------ Data listing
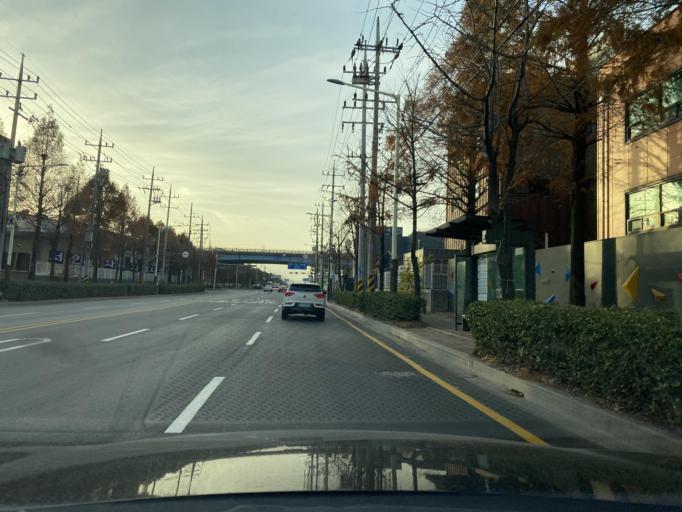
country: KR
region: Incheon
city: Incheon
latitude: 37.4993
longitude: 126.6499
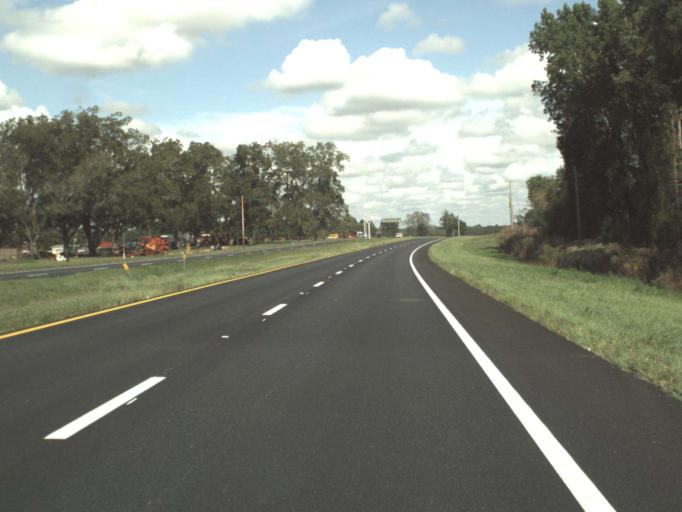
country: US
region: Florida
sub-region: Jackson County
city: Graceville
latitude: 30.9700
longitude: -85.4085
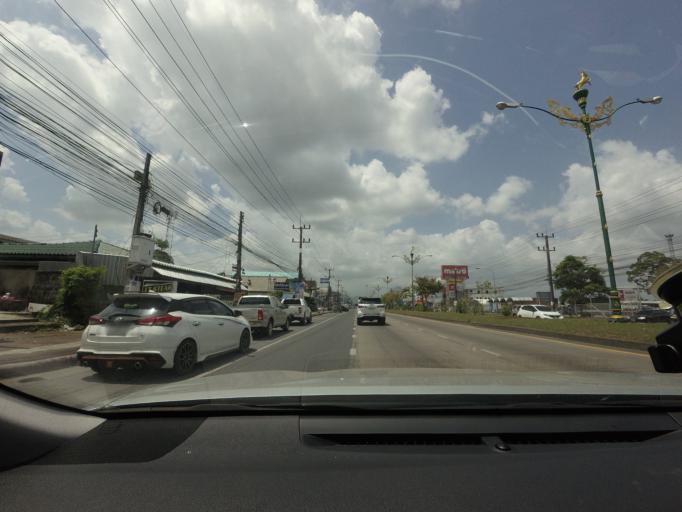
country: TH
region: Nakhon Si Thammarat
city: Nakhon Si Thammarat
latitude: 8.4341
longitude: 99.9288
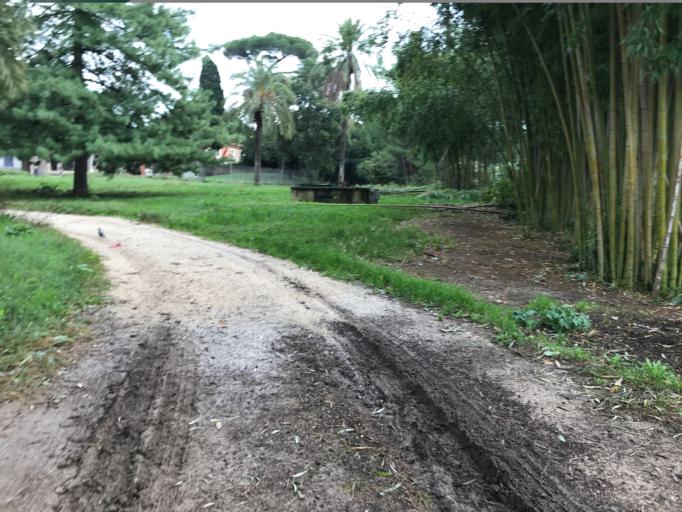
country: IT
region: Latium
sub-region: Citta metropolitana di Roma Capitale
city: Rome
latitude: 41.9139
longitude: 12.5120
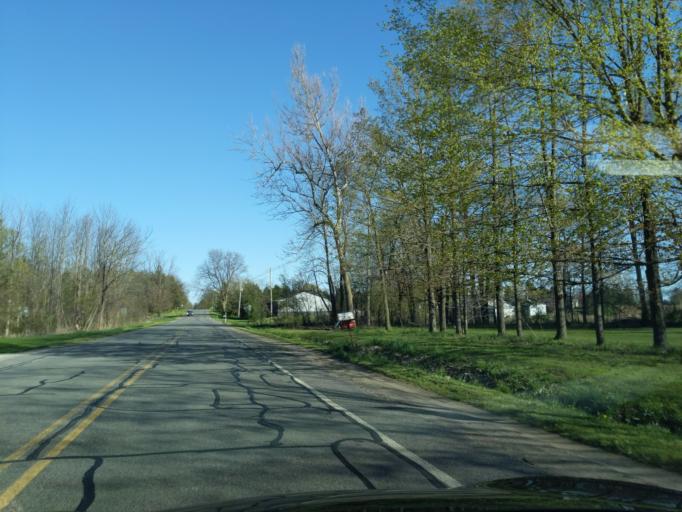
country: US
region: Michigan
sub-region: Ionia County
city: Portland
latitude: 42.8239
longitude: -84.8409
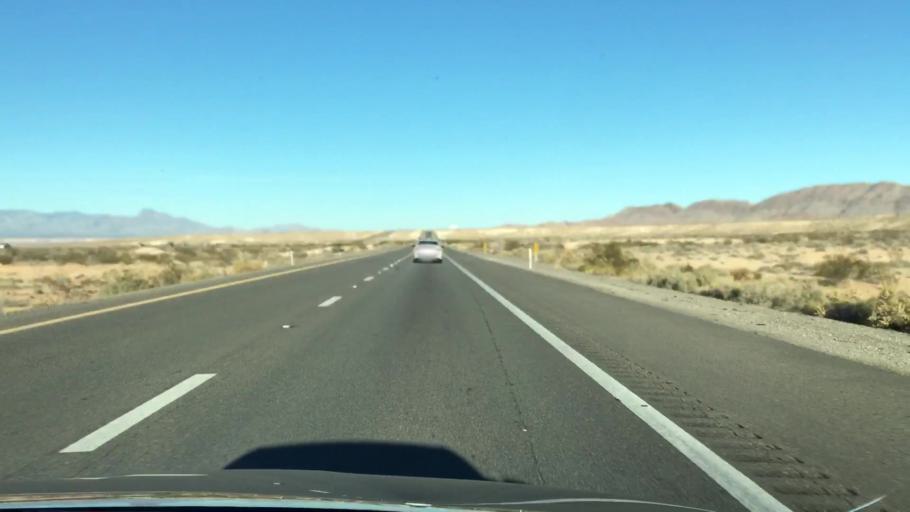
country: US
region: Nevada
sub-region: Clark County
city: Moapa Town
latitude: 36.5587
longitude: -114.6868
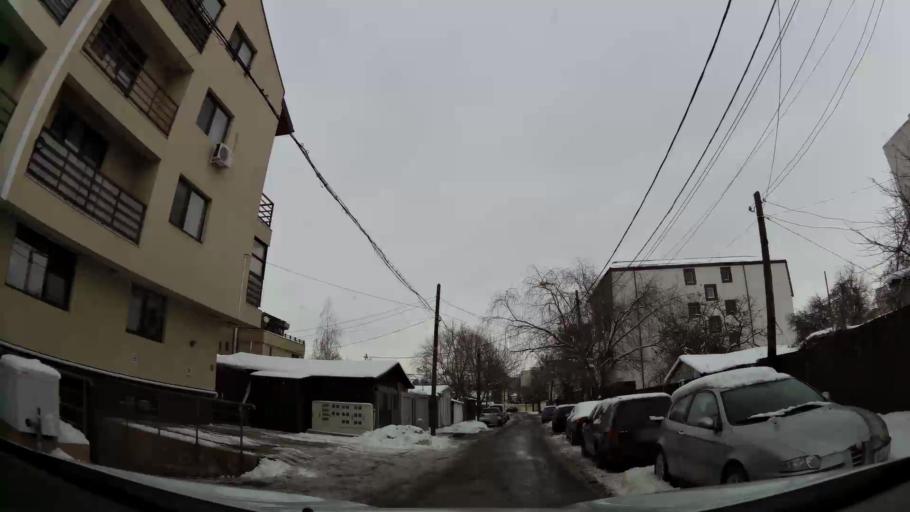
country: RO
------------
Set task ->
Write out all the lines above, word for word, leaving out the pictures.

Written response ->
country: KR
region: Incheon
city: Incheon
latitude: 37.4993
longitude: 126.6499
country: US
region: Florida
sub-region: Jackson County
city: Graceville
latitude: 30.9700
longitude: -85.4085
country: TH
region: Nakhon Si Thammarat
city: Nakhon Si Thammarat
latitude: 8.4341
longitude: 99.9288
country: IT
region: Latium
sub-region: Citta metropolitana di Roma Capitale
city: Rome
latitude: 41.9139
longitude: 12.5120
country: US
region: Michigan
sub-region: Ionia County
city: Portland
latitude: 42.8239
longitude: -84.8409
country: US
region: Nevada
sub-region: Clark County
city: Moapa Town
latitude: 36.5587
longitude: -114.6868
country: RO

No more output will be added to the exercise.